上にはふれてないが、不思議なことを芭蕉はしている。
「浄坊寺何がし」「其弟桃翠」とは、これ如何に・・・。
那須の黒ばねと云所に、知人あれば」と言っておきながら、その知人――彼等は、江戸で芭蕉の弟子であった人びとだというし、黒羽で10日以上世話になった恩人である。――を“何がし”は無いだろう。
それだけではない。正しくは〔浄坊寺〕は〔浄法寺〕、〔桃翠〕は〔翠桃〕である。誤字に、文字の入れ違い、これは記憶間違い?、書き間違い?・・・。

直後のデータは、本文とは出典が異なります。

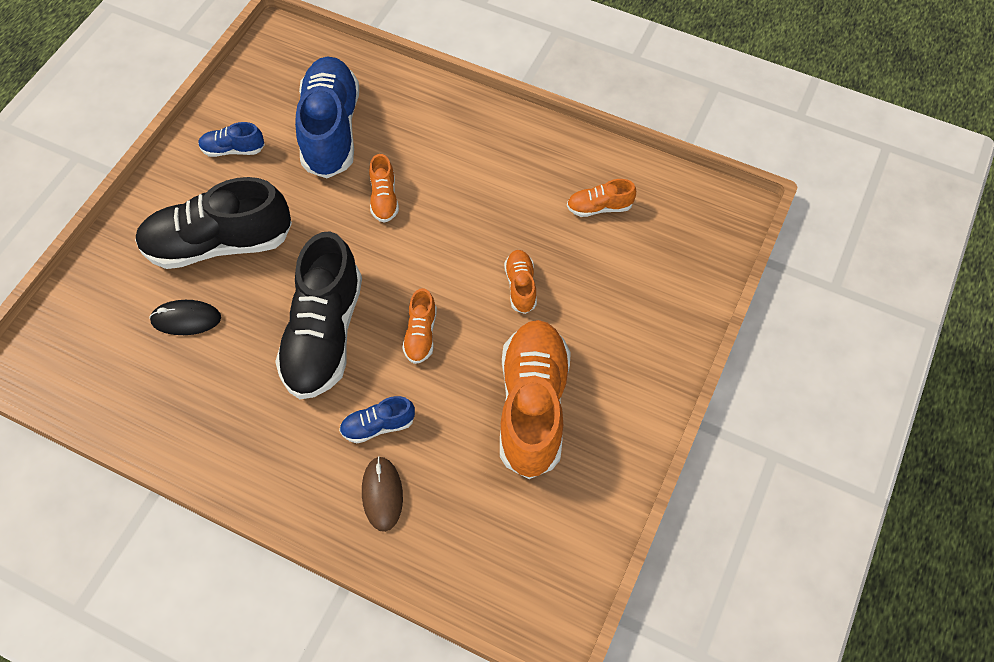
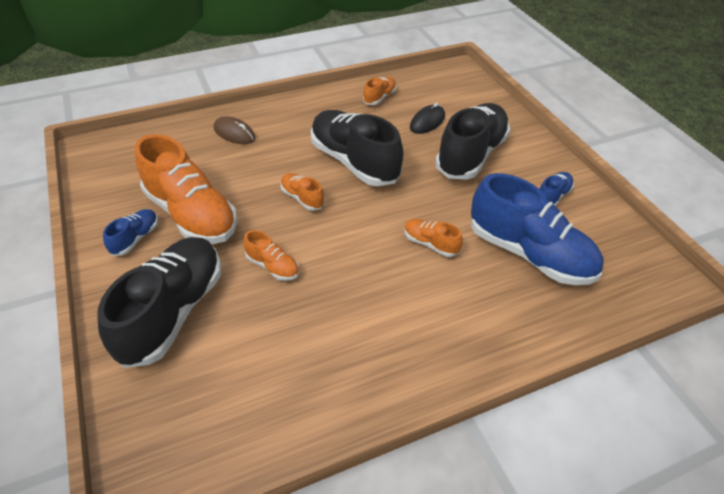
camera: 130 degrees right, 15 degrees down
(378, 425) = (271, 151): blue shoe -> blue shoe (135, 238)
(599, 207) = (276, 369): orange shoe -> orange shoe (379, 98)
(630, 312) = (173, 312): none -> black shoe

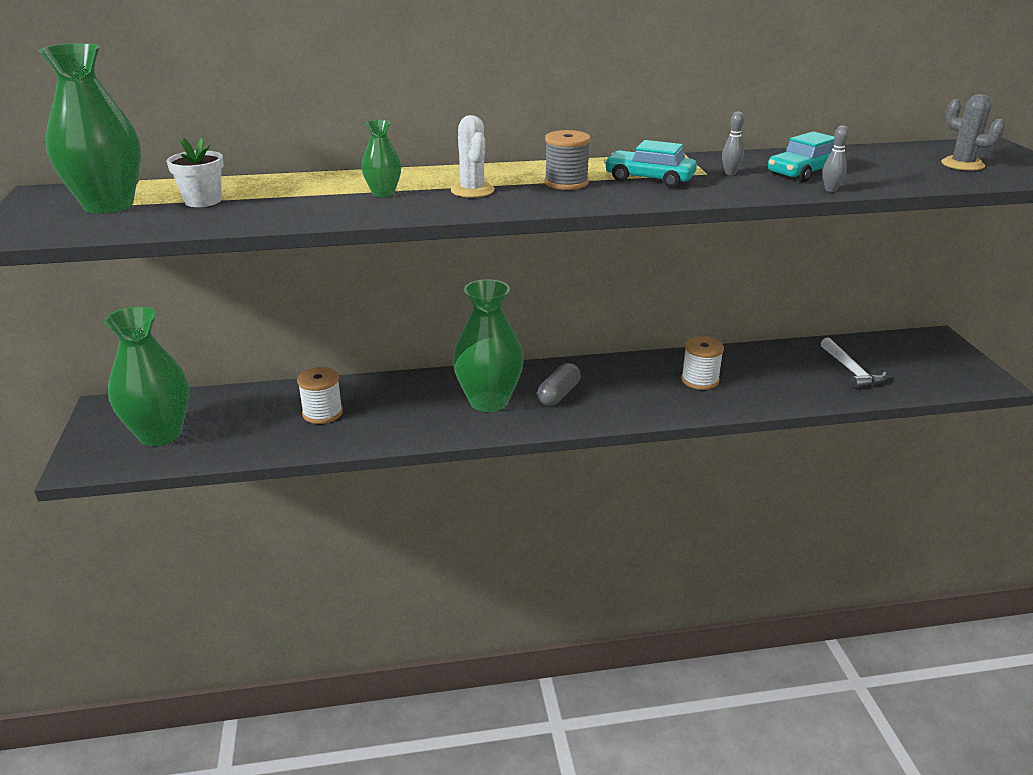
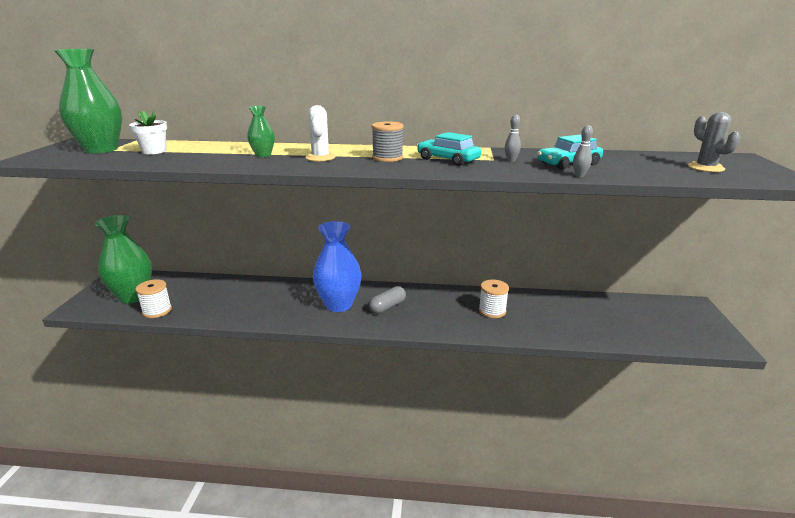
camera: 15 degrees right, 5 degrees down
(322, 413) = (232, 297): white spool -> white spool (157, 311)
(489, 401) = (339, 305): green vase -> blue vase
(850, 370) = (612, 320): white hammer -> none

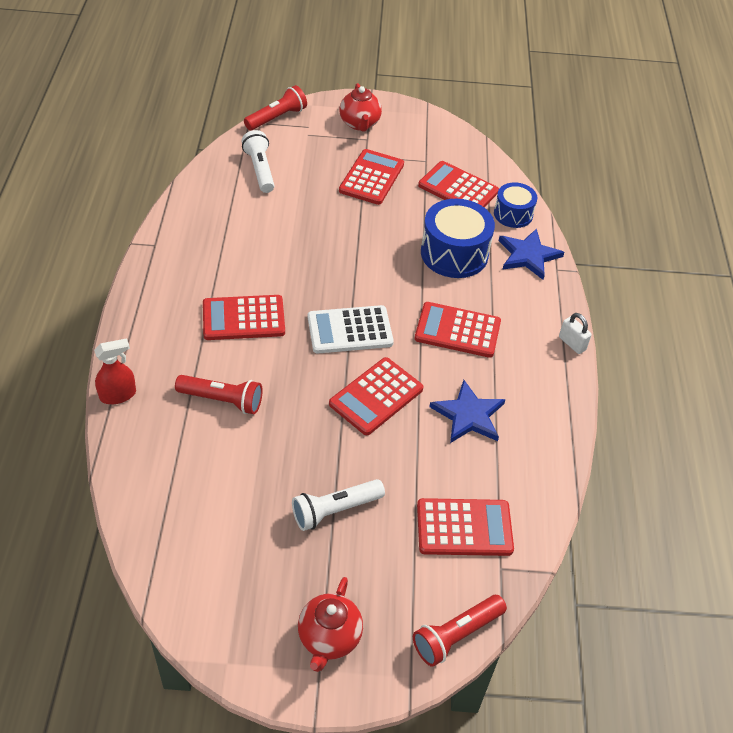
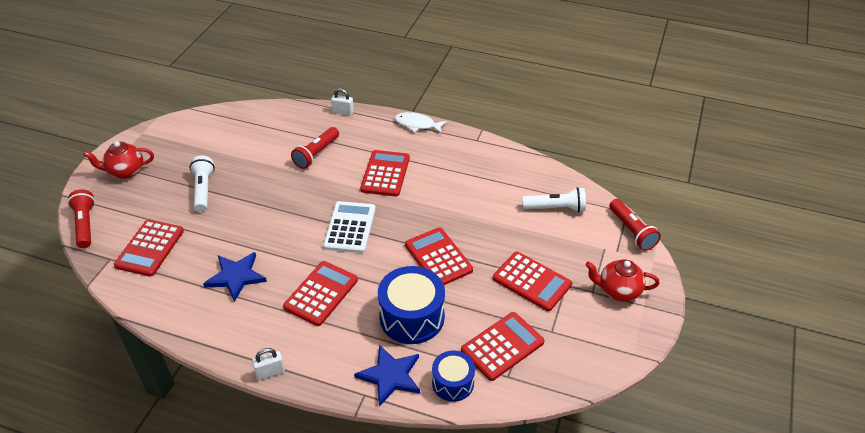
camera: 110 degrees right, 5 degrees down
(118, 395) = (343, 112): red spray bottle -> white padlock
(133, 306) = (417, 124): none -> white fish
(329, 638) = (125, 171): red teapot -> red teapot turned 45 degrees counterclockwise
(376, 396) = (280, 228): red calculator -> red calculator (438, 257)

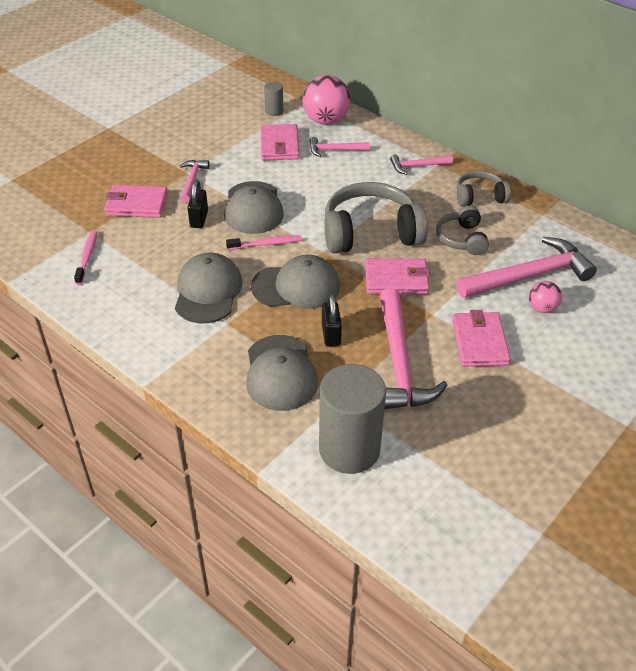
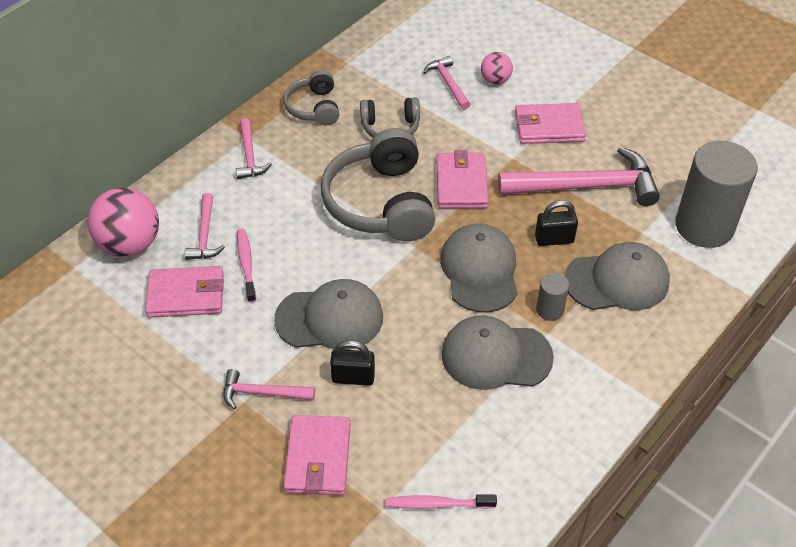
camera: 90 degrees left, 5 degrees up
(266, 244) = (403, 302): pink toothbrush -> pink toothbrush (246, 264)
(274, 111) = (94, 304): grey cylinder -> grey cylinder (550, 310)
(529, 276) = (448, 83): pink hammer -> pink hammer, size x0.51

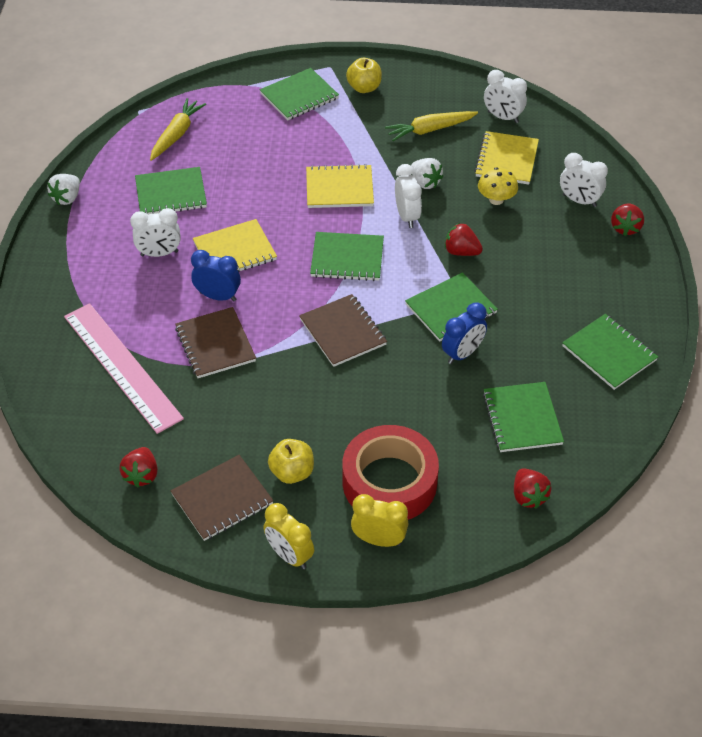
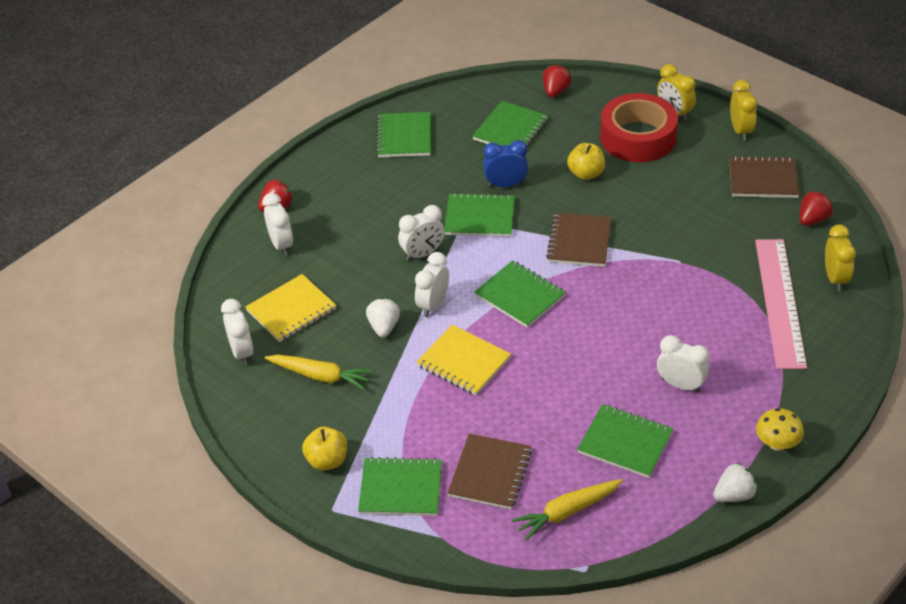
camera: 140 degrees left, 5 degrees down
(84, 417) = (835, 279): none -> yellow clock
(215, 344) = (689, 282): brown notebook -> brown notebook (490, 473)
(218, 296) = (657, 319): blue clock -> none
(235, 251) = (610, 352): yellow notebook -> none
(292, 472) = (700, 172): yellow apple -> yellow apple (586, 173)
(461, 252) = (422, 254): red strawberry -> white clock
(496, 199) = (344, 280): yellow mushroom -> yellow mushroom (777, 444)

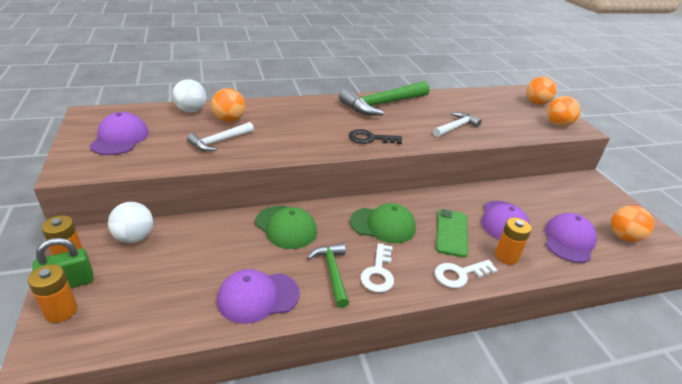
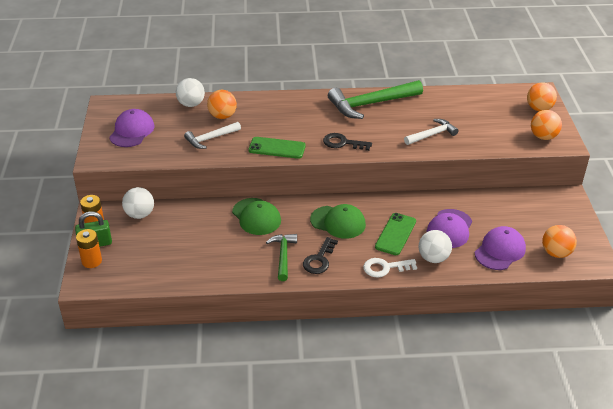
camera: 15 degrees right, 5 degrees up
(258, 297) = (223, 267): purple cap -> none
(299, 147) = (277, 148): none -> green phone
(378, 272) = (319, 259): white key -> black key
(506, 256) = (433, 258): orange battery -> white ball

そんなことで驚いてはいけない!。芭蕉は、その直前に「ちいさき者ふたり、馬の跡したひてはしる。ひとりは小娘にて、名をかさねと云。」と、幼女の名を尋ね、「聞なれぬ名の、やさしかりけれバ・・・」と、名前にこだわった印象的なコメントを付しているのである。
にもかかわらずである、その直後に、なつかしき知人の名をぼかし、間違った(?)紹介の仕方をしているのである。

この「奇行」最後に、登場人物の一覧表を掲載する予定だが、芭蕉の「ほそ道」中の、人名には注目である。そう思いませんか?。